Data provided —
+++++

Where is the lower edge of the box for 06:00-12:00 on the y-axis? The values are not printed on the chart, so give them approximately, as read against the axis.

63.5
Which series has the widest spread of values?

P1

+++++

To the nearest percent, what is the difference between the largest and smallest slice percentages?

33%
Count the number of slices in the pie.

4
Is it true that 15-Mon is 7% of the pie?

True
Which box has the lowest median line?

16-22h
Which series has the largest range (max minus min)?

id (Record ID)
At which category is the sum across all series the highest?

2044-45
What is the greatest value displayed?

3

+++++

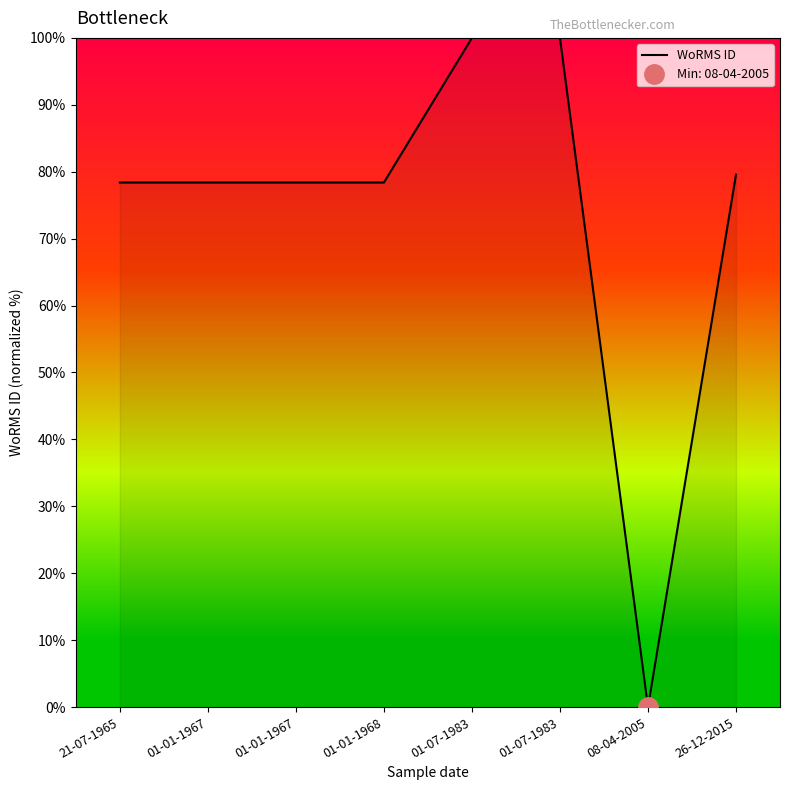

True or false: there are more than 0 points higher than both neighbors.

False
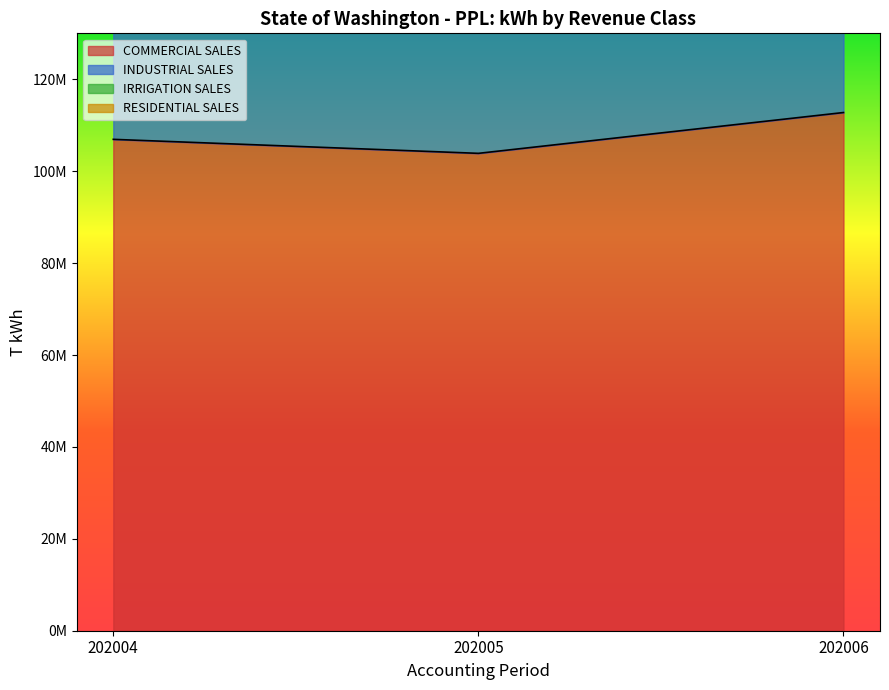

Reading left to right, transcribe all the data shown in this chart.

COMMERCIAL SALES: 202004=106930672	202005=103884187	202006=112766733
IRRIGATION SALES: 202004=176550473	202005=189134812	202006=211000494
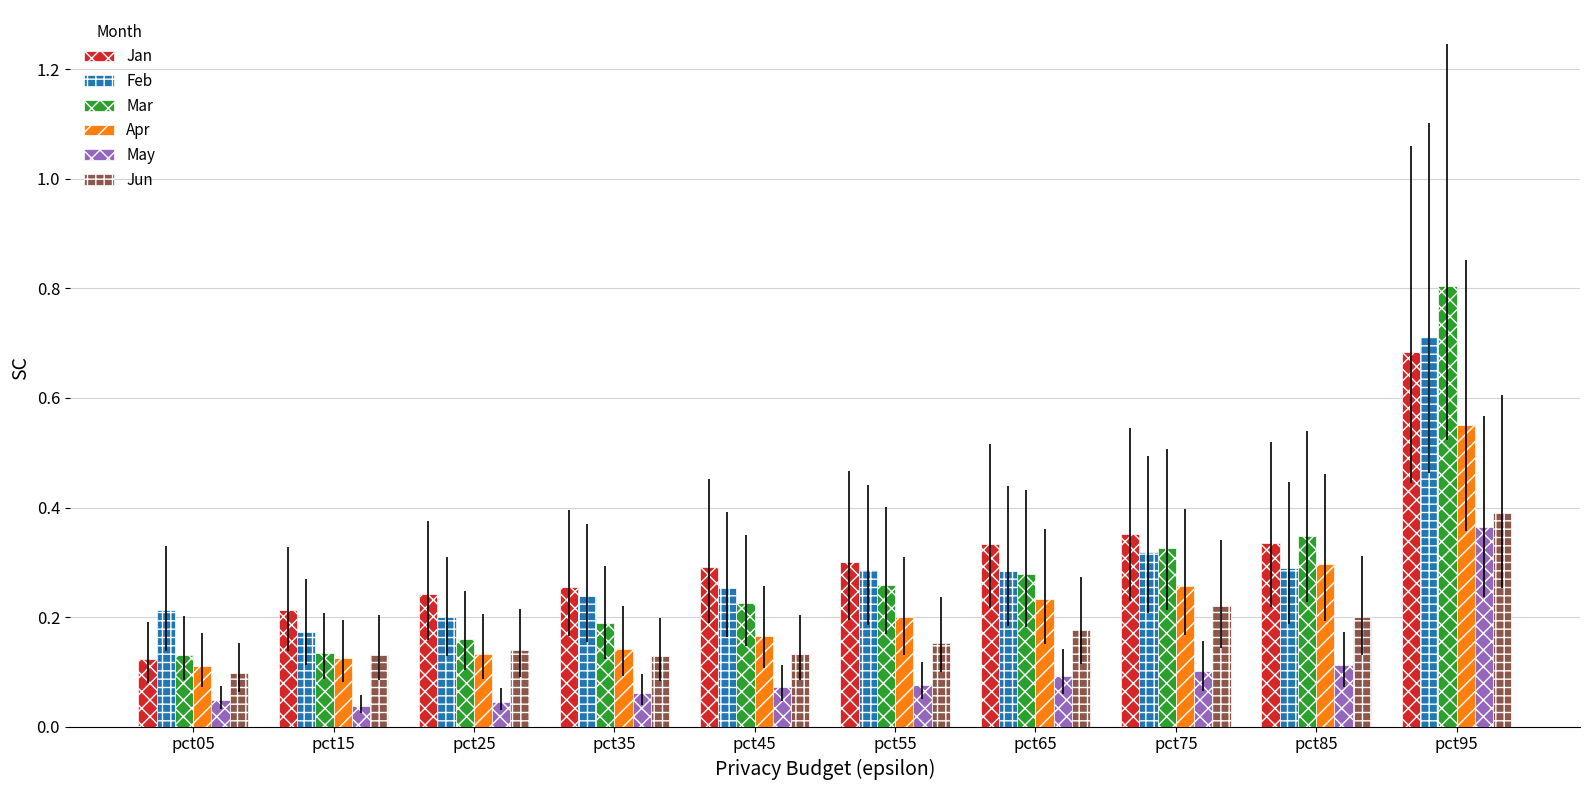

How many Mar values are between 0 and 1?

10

+++++

Report each line in the listing above that contains the string "between", treating uppercase and lowercase letters as different.

To the nearest percent, what is the difference between the largest and smallest slice percentages?
How many Mar values are between 0 and 1?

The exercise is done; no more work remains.